COLOMBO, Jan 11 (Reuters) Sri Lankan authorities are investigating a number of foreign and local aid groups they suspect may be helping Tamil Tiger rebels, a defence official said today.

The military said this week it had found equipment belonging to Dutch aid group ZOA Refugee Care at a rebel base overrun by the military in the eastern district of Ampara.

ZOA, whose projects are focused on helping refugees in Sri Lanka's restive east, said that any recovered equipment with their logo must have been stolen.

Defence spokesman Keheliya Rambukwella said if found guilty, offending groups would be expelled from the country. He did not name other groups under investigation.

''We found an NGO fully and totally involved in running a hospital at Stanley Base. It is ZOA,'' Rambukwella said by telephone.

''Certain NGOs are acting against the normal law of the land and have got involved with subversives. Some have stooped down to assisting the terrorists.

''Once investigations are over and we have 100 per cent confirmation of what we suspect ... we will have to take steps to have their visas cancelled or have them leave,'' he added, referring to ZOA.

ZOA's general affairs manager, Anslem Mudiatta, said: ''The allegation is of course groundless.

''We were operating in that area until August 2004 and then closed our office because of fighting and had to leave so many things behind we couldn't carry with us.

''Certain things they say were found in that LTTE (Tiger) hospital are things we presume were taken from our office while it was closed,'' he added.

The conflict has forced many aid groups to shelve or abandon projects in conflict-affected parts of the north and east, where aid workers say both the military and the rebels are hampering access to civilians trapped in the crossfire.

Some aid workers fear the government is mounting a witch-hunt against aid groups to appease hardline nationalists who seek to blame the international community for the ravages of the island's ethnic conflict.

The European Commission yesterday endorsed the work of ZOA along with UN agencies and the Red Cross, and called for greater access to help conflict-displaced civilians.

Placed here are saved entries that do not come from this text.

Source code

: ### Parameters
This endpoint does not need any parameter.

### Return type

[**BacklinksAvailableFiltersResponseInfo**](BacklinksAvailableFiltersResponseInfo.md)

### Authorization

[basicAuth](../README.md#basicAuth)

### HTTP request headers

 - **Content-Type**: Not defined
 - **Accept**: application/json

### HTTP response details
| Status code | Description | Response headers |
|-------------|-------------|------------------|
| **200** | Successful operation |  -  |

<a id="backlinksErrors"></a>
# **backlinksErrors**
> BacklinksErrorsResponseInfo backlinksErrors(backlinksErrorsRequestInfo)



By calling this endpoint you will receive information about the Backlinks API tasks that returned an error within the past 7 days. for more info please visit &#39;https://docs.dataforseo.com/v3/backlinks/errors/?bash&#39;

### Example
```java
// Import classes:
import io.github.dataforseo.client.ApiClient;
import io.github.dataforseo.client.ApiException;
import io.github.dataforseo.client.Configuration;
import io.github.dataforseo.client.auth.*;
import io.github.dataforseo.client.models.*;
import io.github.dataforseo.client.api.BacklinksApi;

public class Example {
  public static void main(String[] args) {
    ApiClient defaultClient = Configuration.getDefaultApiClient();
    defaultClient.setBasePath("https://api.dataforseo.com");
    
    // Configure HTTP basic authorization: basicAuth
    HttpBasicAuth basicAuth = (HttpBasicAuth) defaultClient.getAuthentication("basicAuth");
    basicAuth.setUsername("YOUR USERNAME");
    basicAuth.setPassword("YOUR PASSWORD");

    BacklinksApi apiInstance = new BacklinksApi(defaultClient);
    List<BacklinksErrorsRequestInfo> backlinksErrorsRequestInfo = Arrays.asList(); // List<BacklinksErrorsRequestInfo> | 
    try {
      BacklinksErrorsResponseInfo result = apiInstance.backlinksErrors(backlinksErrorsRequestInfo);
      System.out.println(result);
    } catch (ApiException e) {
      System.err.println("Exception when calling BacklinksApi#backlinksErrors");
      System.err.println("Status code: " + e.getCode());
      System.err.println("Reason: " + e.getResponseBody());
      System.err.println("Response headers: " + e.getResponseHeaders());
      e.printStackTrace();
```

''It's totally clear that ZOA are not helping the Tigers at all,'' said Jeevan Thiagarajah, head of the Consortium for Humanitarian Agencies, the main umbrella body for aid agencies in the country. ''I think it's a pure and simple misunderstanding.'' The probe comes amid mounting international pressure on both the government and the Tigers to halt a new chapter in a two decade civil war that has killed more than 67,000 civilians, troops and rebel fighters since 1983.